Economic boost: investment in projects like the America's Cup Village are helping to ease credit risks for Bermuda's banks, says S&P

Risks to Bermuda’s banking sector have stabilised thanks to a gradually strengthening economy helped by the island’s hosting of the America’s Cup.

That is the view of analysts from Standard & Poor’s Rating Services, who believe Bermuda is in the latter stages of a decade-long “correction phase” of economic imbalances in the form of real-estate valuations that soared in the pre-recession boom years.

The report, authored by Nikola Swann, primary credit analyst, leaves Bermuda with an unchanged rating of 5 under S&P’s Banking Industry Country Risk Assessment methodology, on a scale in which 1 represents the least risk and 10 the most.

The report found that soured-loan write-offs had been less severe than the ratings agency had expected and it expects total credit losses at Bermudian banks during the 2008-2018 period to total between $600 million and $800 million.

S&P estimates that island banks have already charged off more than $500 million in credit losses, net of recoveries. It expects additional credit losses of between $100 million and $300 million in the 2016 to 2018 period, some of which may result from some “overreaching” America’s Cup-related investments.

“The Bermudian banking sector remains in a correction phase, in our view, following the real-estate and stock-market boom in the last decade that peaked in 2007 to 2008,” the report states.

“Although spread over several years, the magnitude of this peak-to-trough correction has been severe.”

House prices fell by 26 per cent between 2008 and 2015, S&P estimated, while gross domestic product slumped by 18 per cent during the same period.

“In our opinion, the valuation boom was spurred by the large and extended (over more than a decade) growth of high-value-added, internationally focused insurance and reinsurance companies, accompanied by a large influx of non-Bermudian staff,” S&P stated.

“We believe financial market dislocations since 2008, particularly in the US, flowed through to Bermudian profits, salaries, and employment, with extended knock-on effects on Bermudian valuations.

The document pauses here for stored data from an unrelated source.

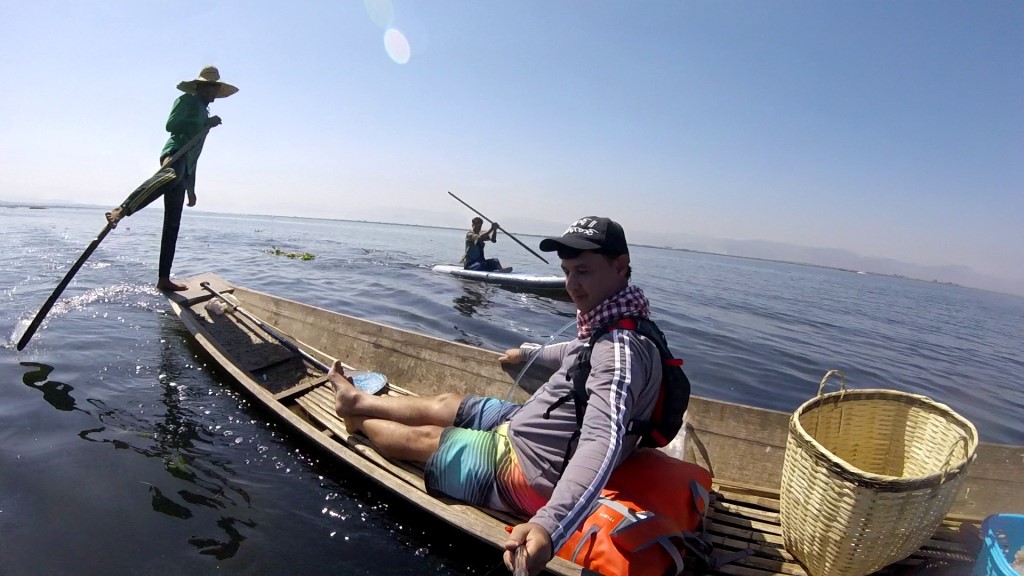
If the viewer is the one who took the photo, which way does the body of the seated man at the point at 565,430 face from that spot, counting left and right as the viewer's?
facing to the left of the viewer

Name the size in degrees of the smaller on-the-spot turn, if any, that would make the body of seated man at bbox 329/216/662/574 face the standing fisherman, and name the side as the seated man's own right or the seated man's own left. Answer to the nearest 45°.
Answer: approximately 45° to the seated man's own right

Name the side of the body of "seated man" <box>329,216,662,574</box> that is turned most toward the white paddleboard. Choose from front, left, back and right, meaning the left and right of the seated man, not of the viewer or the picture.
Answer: right

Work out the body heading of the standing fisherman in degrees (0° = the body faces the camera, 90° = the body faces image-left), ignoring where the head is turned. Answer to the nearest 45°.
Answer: approximately 270°

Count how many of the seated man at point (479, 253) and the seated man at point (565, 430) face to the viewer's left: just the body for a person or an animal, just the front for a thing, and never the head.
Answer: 1
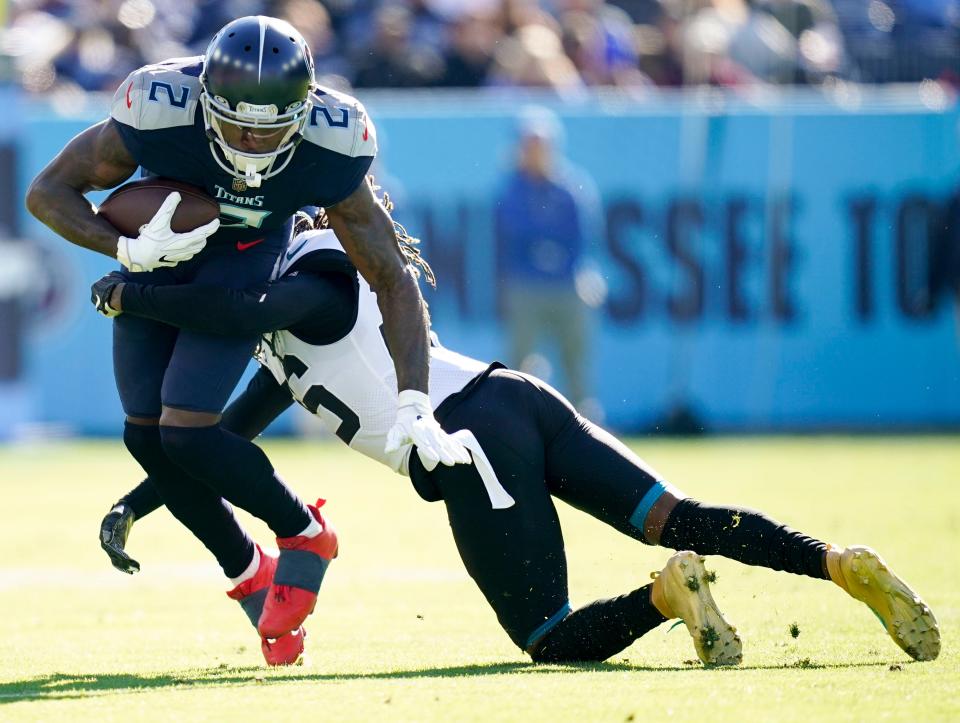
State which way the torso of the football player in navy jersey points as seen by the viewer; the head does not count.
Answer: toward the camera

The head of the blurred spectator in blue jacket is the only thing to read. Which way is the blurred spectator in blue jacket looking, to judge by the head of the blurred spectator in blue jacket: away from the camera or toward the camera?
toward the camera

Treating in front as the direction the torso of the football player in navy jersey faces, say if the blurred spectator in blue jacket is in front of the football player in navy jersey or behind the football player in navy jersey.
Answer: behind

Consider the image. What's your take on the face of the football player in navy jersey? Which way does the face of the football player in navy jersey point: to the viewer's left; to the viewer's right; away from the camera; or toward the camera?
toward the camera
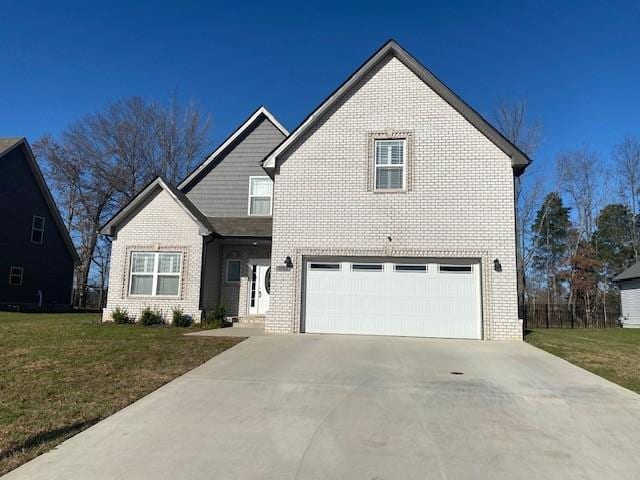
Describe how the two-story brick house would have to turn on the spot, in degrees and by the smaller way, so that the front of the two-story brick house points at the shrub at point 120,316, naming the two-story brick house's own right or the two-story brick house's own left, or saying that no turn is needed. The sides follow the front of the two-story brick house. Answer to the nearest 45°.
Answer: approximately 90° to the two-story brick house's own right

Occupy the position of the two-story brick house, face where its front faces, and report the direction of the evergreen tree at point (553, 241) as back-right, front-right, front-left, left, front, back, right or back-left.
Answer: back-left

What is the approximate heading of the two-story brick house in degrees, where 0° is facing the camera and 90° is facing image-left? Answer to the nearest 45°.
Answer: approximately 0°

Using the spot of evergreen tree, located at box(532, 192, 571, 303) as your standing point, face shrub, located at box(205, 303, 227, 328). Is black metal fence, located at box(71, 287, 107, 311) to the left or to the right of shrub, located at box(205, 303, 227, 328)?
right

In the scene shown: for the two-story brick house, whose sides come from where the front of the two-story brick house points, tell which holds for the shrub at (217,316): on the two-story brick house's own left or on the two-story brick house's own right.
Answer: on the two-story brick house's own right

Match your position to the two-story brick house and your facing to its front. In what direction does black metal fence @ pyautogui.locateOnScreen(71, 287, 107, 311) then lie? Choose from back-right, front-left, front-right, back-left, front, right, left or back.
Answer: back-right

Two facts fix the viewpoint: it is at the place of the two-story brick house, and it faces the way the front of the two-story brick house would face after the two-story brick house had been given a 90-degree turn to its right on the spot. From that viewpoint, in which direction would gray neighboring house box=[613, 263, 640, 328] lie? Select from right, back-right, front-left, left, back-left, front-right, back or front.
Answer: back-right

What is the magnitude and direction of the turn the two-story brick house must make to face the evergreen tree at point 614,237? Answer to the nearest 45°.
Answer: approximately 135° to its left

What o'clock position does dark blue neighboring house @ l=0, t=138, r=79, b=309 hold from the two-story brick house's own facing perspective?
The dark blue neighboring house is roughly at 4 o'clock from the two-story brick house.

“The severity of Bermuda’s correction highlights the risks to its extremely concentrated economic model, in our opinion.”

The analysts added that Bermuda’s economy is experiencing a “substantial, multiyear boost” from hosting the America’s Cup. “Taking into account the race’s positive influence on borrowers’ corporate, employment, and rental income, we expect the event will prove a substantial mitigant to the bank credit losses we had previously expected in the 2015 to 2018 period,” the report added.

“On the other hand, we are not sure that the event will significantly benefit the island’s economy beyond 2017.”

S&P expects continued job losses from consolidation in the insurance industry, possibly mitigated by the competitive advantage the sector enjoys from the European Union’s granting of equivalence with its Solvency II regulatory regime.

The analysts believe that upside potential for the banking sector outweighs downside risk, mainly because of the One Bermuda Alliance government’s rule changes to encourage inward investment, the likelihood of an outsize boost for investment flows from the America’s Cup main event next year and the economy’s return to growth in 2015.